I was watching TV at the laundromat, and there was a shot of "the world's longest waterslide," the "Black Anaconda," which had three or four African-American gentlemen sitting in it.

My question: how much of this is me seeing this, rolling my eyes and being willing to read something into it? How much is it the creators of the ride who decided to give the world's longest waterslide a provocative name? And perhaps most of all, how much of this is the producers of this stupid news segment who saw the Black Anaconda and decided to wait for the first group of dark-skinned men before saying, "there, Joe. There's our shot."

On a note vaguely related in my own head, I was on the bus yesterday innocently day-dreaming of how changey everything was when I see a poster ad that read "yes you can" with the middle "o" being a Pepsi symbol.
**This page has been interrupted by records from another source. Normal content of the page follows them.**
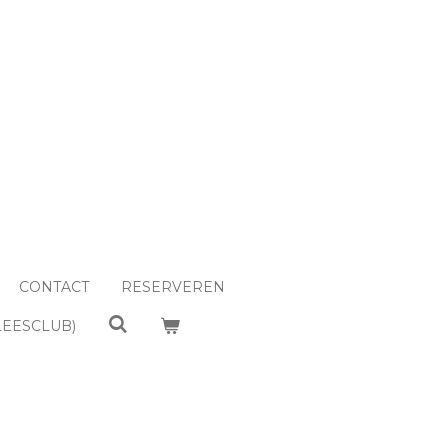
CONTACT
RESERVEREN
LEESCLUB)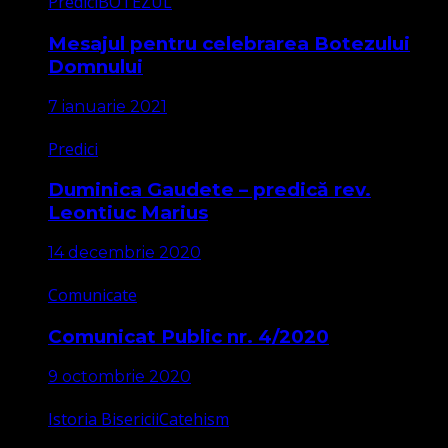
Predici
BOTEZUL
Mesajul pentru celebrarea Botezului
Domnului
7 ianuarie 2021
Predici
Duminica Gaudete – predică rev.
Leontiuc Marius
14 decembrie 2020
Comunicate
Comunicat Public nr. 4/2020
9 octombrie 2020
Istoria Bisericii
Catehism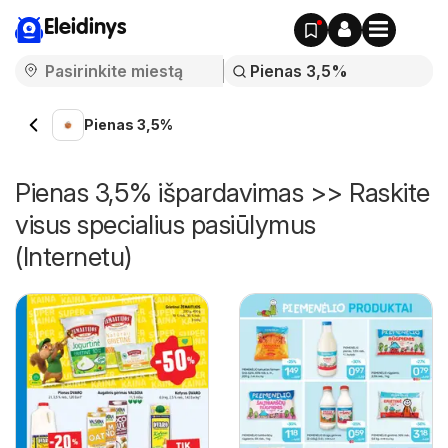
Eleidinys
Pienas 3,5%
Pienas 3,5% išpardavimas >> Raskite
visus specialius pasiūlymus
(Internetu)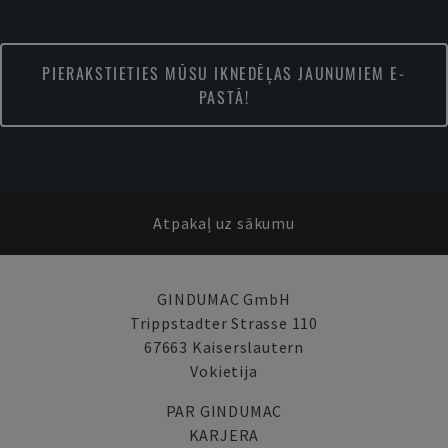
PIERAKSTIETIES MŪSU IKNEDĒĻAS JAUNUMIEM E-
PASTĀ!
Atpakaļ uz sākumu
GINDUMAC GmbH
Trippstadter Strasse 110
67663 Kaiserslautern
Vokietija
PAR GINDUMAC
KARJERA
Righteous indignation followed, although in retrospect I'm not sure I have a good reason for feeling that way. Is there any reason why a company can't coop a political message? Sure, it's dishonest, but is it any more so than when they show biscuits making a dough-man fake an orgasm or cereal that make your kids do better in school? I don't know that it is.

Mmmm... biscuits...

Friday, January 2, 2009

master cleanse

Alright, day one of the master cleanse.

If you aren't familiar, I'll spare you the google search. You drink saltwater in the morning, a homemade lemonade concoction through the day, and a laxative tea at night.

And since I know you are screaming at your computer screen "why!?!?!" let's get the disclaimers out of the way. I know that the master cleanse is a goofy idea. For most people it's a shock weight-loss diet that isn't even particularly effective. The guy who created it was pretty much a nut-job. It's also a little, well, unpleasant as fasts go. It does have a few selling points, though: it cleans out your (ahem) piping, it gets people to think more closely about what they are eating, and I have a few work friends to do it with. There also isn't much to eat around the house, besides the roughly 20 slabs of red meat I got from my grandmother for Christmas. No, really. More than anything, though, not eating for a few days (10 is the goal...we'll see) can't be any worse for me than most of the crap I eat daily anyway. Really, I've been trying to be more food conscious anyway recently, and this is another way of exploring that for myself.

So...not that bad so far, other than that I want food. Not hungry, just really wanting to eat a biscuit. Mmmmm, biscuit.

I don't actually think I have the willpower for this. We'll see.